He holds out his hand for money
and invites me to pay a ransom,
to set these prisoners free.
Real water yearns to be released,
to be set free from its captivity,
to trickle out of the corner of your mouth,
to drip from your chin,
to seek sanctuary in the ground.
Real water slips through your hair
and leaves you squeaky clean.
It is a mirage of palm trees upon burning sand.
It is the hot sun dragging its blood red tongue across the sky
and panting for water like a great big thirsty dog.
Every afternoon, in the rainy season, as regular as clockwork, the clouds build up and by five o’clock, the rain comes tumbling down. Nothing can describe the welcome smell of cool rain on dry dust and hot sand, the sound of raindrops pittering through the trees to splash on dry leaves, or the hiss of water on hot cobbles.
When the rain doesn’t come, then the Oaxacans who believe in the ancient traditions resort to sympathetic magic. They ask the brujos for help and the witch doctors bring out their rain sticks. Sympathetic magic: the sound of the sun-dried cactus thorns falling through the hollow rain stick imitates the sound of the rain falling on the rain forest leaves. The clouds gather in sympathy and, sooner or later, the skies fill up with clouds, and down comes the rain.

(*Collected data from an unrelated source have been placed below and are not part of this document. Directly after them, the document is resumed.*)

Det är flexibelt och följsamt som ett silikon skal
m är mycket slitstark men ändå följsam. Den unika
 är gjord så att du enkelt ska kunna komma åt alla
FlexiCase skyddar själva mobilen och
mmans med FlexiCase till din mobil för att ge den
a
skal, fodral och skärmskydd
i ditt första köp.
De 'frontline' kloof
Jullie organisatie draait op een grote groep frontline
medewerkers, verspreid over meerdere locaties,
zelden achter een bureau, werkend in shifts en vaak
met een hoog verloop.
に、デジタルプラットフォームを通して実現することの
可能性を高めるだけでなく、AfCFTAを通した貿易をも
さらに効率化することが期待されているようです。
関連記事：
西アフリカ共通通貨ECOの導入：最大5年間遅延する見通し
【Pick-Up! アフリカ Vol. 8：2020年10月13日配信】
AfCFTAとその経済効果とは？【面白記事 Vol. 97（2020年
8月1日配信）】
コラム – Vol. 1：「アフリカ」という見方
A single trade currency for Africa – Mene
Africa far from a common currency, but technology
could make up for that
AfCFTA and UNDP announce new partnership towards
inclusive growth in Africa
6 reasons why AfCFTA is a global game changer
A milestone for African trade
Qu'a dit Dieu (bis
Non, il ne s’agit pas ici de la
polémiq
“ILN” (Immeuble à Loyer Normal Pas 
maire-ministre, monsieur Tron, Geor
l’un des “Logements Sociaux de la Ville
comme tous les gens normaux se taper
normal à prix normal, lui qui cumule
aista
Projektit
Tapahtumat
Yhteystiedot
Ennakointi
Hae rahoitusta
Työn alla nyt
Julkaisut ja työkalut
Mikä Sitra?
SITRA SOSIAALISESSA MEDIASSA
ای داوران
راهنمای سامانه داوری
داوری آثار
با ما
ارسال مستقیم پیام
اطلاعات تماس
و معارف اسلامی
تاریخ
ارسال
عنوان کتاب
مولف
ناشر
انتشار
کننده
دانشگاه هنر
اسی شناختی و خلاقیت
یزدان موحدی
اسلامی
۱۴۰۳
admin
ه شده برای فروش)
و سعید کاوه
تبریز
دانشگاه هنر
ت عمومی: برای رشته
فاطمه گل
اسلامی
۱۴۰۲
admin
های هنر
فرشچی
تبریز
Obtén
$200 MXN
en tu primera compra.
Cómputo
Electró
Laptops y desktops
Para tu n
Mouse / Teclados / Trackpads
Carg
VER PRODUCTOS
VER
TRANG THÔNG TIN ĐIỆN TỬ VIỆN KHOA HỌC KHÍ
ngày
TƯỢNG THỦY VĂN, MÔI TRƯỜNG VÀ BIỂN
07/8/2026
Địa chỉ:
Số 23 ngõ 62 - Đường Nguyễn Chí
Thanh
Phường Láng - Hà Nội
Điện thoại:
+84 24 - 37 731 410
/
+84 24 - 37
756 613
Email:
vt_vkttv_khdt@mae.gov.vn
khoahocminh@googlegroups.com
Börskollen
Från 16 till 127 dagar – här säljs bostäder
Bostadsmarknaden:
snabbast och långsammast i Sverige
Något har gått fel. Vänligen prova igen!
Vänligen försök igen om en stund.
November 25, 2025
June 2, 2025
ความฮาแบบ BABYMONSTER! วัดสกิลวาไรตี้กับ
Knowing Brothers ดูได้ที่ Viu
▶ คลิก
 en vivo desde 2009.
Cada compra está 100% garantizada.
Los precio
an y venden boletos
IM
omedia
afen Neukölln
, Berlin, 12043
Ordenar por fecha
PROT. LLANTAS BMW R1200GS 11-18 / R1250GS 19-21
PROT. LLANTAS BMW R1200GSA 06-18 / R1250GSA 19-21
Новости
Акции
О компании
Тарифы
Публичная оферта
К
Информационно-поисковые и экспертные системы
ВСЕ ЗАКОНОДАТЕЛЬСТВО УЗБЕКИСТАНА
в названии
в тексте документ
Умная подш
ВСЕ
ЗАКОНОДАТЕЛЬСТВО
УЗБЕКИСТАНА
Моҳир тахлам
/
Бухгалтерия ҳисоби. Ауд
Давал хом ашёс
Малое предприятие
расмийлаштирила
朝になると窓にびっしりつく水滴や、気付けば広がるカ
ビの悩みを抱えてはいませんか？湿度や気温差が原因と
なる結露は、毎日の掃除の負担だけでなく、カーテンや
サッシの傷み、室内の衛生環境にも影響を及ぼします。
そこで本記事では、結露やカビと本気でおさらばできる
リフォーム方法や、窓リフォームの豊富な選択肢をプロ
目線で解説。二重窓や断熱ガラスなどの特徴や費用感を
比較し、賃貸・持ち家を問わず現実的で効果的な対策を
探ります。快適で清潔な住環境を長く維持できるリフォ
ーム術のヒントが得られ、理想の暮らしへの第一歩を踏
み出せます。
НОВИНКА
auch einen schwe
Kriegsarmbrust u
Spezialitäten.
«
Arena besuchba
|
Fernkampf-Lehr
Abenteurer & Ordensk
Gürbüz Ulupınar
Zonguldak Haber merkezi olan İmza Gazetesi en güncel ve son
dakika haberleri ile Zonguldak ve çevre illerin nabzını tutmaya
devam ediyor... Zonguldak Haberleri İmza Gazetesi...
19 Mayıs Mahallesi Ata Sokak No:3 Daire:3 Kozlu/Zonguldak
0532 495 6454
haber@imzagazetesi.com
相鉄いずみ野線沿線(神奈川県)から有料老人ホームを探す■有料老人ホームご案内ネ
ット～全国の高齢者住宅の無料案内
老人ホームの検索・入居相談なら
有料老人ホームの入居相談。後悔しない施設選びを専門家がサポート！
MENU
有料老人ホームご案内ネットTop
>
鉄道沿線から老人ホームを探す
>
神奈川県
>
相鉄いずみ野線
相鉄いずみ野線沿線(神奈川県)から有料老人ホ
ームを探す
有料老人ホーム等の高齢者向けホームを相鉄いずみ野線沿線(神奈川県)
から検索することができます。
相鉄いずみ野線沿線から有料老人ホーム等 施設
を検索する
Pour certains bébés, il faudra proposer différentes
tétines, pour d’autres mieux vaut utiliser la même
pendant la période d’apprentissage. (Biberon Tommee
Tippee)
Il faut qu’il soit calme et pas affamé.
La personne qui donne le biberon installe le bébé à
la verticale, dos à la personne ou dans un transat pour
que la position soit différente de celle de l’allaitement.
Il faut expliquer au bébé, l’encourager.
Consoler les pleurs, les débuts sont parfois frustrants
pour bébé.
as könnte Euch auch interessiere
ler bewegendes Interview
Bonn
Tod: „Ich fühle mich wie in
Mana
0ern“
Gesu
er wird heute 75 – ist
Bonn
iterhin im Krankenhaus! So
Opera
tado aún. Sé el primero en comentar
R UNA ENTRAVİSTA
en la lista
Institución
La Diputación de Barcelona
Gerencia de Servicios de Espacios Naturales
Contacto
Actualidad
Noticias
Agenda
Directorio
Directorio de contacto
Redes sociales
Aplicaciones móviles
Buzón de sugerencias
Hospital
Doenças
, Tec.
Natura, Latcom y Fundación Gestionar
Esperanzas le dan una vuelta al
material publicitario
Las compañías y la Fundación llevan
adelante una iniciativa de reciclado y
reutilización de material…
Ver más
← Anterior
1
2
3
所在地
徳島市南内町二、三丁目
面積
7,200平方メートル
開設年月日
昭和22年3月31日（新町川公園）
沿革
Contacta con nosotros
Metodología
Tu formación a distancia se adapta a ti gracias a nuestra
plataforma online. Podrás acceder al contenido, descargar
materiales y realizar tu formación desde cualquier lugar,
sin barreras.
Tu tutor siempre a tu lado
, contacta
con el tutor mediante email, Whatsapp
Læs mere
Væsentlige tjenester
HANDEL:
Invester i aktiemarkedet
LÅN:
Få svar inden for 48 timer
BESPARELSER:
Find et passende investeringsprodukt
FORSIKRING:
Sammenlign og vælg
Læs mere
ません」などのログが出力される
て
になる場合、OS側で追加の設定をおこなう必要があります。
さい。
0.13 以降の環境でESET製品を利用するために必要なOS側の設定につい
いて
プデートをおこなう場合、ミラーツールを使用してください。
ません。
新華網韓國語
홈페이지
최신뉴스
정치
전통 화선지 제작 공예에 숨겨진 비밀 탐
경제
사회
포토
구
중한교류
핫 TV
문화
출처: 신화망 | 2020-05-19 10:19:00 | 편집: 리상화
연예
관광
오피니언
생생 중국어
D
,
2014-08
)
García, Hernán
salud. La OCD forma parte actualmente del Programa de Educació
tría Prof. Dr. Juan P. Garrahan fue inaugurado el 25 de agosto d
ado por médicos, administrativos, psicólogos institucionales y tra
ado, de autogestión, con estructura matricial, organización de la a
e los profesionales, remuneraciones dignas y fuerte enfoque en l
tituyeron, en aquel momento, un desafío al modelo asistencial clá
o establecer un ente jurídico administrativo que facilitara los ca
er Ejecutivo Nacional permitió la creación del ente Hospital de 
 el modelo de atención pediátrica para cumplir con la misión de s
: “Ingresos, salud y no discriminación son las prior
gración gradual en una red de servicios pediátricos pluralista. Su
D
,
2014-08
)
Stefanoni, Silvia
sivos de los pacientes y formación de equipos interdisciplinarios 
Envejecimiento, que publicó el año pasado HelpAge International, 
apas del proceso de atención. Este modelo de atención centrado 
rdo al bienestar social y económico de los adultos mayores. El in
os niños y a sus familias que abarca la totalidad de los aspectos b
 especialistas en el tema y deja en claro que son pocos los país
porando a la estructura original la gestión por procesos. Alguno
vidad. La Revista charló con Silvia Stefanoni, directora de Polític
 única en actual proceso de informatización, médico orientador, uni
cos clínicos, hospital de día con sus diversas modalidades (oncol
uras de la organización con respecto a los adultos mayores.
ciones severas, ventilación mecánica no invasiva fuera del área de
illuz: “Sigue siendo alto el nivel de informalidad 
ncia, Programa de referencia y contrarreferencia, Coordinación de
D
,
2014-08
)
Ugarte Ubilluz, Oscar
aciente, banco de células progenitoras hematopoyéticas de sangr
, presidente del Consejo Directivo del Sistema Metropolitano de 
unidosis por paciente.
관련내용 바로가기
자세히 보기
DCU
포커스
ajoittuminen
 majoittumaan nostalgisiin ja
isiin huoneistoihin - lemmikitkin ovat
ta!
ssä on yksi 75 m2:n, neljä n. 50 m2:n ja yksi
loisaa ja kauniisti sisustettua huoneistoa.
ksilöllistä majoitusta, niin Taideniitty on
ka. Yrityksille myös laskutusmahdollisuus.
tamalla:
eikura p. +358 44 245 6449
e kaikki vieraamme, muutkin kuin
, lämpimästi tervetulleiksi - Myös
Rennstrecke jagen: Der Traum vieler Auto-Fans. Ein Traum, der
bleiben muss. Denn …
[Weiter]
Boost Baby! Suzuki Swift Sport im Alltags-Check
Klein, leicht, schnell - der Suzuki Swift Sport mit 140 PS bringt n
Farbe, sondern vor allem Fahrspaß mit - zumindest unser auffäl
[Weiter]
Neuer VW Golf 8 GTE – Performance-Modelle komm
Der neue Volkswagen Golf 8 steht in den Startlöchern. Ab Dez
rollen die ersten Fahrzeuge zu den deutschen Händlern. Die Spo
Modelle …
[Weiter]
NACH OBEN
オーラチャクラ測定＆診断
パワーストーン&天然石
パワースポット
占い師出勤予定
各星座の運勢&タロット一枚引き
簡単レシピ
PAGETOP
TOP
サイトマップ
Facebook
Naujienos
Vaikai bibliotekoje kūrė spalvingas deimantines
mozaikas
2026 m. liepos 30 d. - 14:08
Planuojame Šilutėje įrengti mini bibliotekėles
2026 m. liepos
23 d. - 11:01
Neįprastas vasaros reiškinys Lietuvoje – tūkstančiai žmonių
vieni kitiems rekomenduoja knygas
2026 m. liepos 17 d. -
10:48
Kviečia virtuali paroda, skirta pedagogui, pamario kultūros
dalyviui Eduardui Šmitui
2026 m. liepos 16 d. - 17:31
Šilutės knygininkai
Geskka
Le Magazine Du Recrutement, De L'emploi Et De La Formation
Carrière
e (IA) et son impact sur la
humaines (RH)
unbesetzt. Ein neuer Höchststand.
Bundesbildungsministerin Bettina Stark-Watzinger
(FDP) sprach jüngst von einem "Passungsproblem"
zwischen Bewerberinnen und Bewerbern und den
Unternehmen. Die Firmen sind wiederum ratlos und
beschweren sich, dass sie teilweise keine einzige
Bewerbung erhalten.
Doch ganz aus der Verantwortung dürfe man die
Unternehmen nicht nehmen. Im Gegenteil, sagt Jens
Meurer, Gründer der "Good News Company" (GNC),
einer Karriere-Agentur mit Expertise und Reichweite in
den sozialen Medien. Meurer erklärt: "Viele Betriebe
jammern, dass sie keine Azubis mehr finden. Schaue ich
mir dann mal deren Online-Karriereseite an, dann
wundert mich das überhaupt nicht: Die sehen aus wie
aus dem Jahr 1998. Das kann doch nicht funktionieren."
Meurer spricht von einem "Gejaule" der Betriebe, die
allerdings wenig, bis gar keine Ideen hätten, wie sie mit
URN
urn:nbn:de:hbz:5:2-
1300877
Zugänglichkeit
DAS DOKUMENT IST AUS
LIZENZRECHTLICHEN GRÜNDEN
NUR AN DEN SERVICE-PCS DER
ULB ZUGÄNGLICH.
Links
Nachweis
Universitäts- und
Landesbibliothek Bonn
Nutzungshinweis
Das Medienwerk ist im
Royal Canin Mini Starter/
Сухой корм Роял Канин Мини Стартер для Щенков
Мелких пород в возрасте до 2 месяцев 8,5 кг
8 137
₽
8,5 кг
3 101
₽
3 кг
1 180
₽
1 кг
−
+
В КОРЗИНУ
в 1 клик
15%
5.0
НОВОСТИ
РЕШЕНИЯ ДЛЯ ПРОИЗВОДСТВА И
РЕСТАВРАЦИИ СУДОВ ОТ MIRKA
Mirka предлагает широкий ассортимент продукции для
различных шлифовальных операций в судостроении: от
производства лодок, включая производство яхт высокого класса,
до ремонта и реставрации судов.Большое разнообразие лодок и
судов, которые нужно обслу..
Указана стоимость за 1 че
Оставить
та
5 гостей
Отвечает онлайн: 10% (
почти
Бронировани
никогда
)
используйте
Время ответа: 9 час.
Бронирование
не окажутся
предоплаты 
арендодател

The bruja turns her rain stick upside down.
Rain drops patter one by one,
then fall , then faster and faster
until her bamboo sky fills
with the welcome sound of rushing water.
An autumnal whirl of sun-dried cactus
beats against its wooden prison walls.
As we look heavenwards, clouds gather,
rain falls in a wisdom of pearls,
cast from dark skies.
The scales fall from my eyes
and land on the marimbas,
dry beneath the arches
where wild music sounds,
like this rainstorm
by the bruja‘s magic hand.
(bruja: witch, witch doctor)
6 thoughts on “Water”
Is it the long rain stick (five or six feet) or the short one (21/2 – 3ft)? They certainly do imitate rain on the forest leaves in remarkable fashion. I never did buy one.
Hi. We are so blessed in Canada to have so much clean water. Even then, it needs care to keep it that way. I have a rain stick! I’ll bring it out next meeting!
Thanks, Carol. I am coming to the conclusion (about twenty years too late) that a lot of my poetry actually needs copious explanation. Hence the introduction and the explanation. Jane Sims started me on this, blog and explanatory notes, so we must thank her, especially if the method works. The same thing applies in many ways to the photo poems / cartoon poems.
This is an intriguing post and I learned information I had not previously known from reading it. I love the phrases “half-tame rhythms” and “this rainstorm released” in the last poem.